The process is simple, but not so easy. Start with crushing blows and then grind, grind, grind away with your pestle. When you think you are finished, grind for few more minutes until you are, indeed, done.

Whipping Siphon

In mid-2000, Ferran Adria, the acclaimed Spanish Chef, took a look at a long-used kitchen tool, a whip cream and soda siphon, and opened our eyes to whole new possibilities. It was a big re-discovery for gastronomy and had a lot of chefs and cooks reaching for their old whipper and siphon with new ideas in mind. We will discuss the rebirth of the soda siphon at another time and focus for now on the new versatility Adria found in the humble whipper. The possibilities are endless if you stop focusing its use on cream alone. The device works equally well to create warm foams such as Bearnaise sauce or a perfect potato puree. But, since we all have to walk before we run, I want to acquaint you with a whipper beginning with the old standby – whipped cream.

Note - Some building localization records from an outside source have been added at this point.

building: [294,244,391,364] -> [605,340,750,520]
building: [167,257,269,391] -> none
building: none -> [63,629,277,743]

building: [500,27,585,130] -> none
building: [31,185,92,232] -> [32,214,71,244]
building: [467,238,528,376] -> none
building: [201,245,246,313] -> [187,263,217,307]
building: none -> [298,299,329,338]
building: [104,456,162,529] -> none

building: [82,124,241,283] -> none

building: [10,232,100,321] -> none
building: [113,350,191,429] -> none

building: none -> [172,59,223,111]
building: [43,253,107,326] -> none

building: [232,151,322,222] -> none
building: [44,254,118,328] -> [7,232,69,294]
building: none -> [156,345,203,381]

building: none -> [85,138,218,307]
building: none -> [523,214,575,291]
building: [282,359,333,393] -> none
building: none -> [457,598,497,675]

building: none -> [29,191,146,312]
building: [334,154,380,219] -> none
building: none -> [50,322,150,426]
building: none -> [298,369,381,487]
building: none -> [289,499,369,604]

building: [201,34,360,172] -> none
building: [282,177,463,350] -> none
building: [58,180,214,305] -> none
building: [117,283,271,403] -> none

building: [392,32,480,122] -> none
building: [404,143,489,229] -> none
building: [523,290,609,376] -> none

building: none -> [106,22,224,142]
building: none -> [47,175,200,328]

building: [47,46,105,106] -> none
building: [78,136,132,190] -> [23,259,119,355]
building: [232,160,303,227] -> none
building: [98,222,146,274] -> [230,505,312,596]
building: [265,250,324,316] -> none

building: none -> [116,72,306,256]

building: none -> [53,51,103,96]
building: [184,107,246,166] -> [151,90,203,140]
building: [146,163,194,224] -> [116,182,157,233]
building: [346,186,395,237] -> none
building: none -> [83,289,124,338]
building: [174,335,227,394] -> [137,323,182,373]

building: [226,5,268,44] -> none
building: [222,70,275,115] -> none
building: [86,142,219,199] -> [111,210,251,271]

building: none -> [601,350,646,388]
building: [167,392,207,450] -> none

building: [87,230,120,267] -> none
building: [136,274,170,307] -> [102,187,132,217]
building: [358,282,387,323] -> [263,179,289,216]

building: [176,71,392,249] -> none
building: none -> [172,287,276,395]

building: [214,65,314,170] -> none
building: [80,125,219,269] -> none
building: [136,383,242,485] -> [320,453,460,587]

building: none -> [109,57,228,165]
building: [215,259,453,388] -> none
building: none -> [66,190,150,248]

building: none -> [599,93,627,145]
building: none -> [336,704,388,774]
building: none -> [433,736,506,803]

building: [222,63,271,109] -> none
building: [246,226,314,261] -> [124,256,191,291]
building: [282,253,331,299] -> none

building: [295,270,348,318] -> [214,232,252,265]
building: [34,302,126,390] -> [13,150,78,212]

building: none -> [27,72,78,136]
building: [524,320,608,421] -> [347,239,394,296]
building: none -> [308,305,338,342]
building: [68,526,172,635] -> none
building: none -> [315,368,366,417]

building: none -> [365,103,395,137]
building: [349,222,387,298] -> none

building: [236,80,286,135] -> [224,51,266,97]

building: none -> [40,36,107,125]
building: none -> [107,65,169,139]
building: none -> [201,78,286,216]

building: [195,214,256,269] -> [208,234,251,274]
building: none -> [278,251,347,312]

It is worth mentioning that you can truly hurt (or humiliate) yourself or others if you do not handle a whipper properly. You will be pressurizing a metal can – think about it.

Components of Whipped Cream from a Siphon

  • The Cream – Use heavy cream with 30% or higher butterfat content. (Get the skinny on types of cream here.)
  • The Stabilizer – The key to a good whipped cream, as to a good relationship, is to make sure it stays whipped. In traditional whipped creams you add confectioner’s sugar which also contains corn starch. For modernist whipped creams there are new-fangled stablizers like xanthan gum, gelatin, or carrageenan, but they are harder to pronounce and shouldn’t be sprinkled on your donut if you have extra.
  • The Flavoring – Plain whipped cream is an excellent canvas for added flavor from the usual suspects like vanilla or lemon juice to savory touches like chile.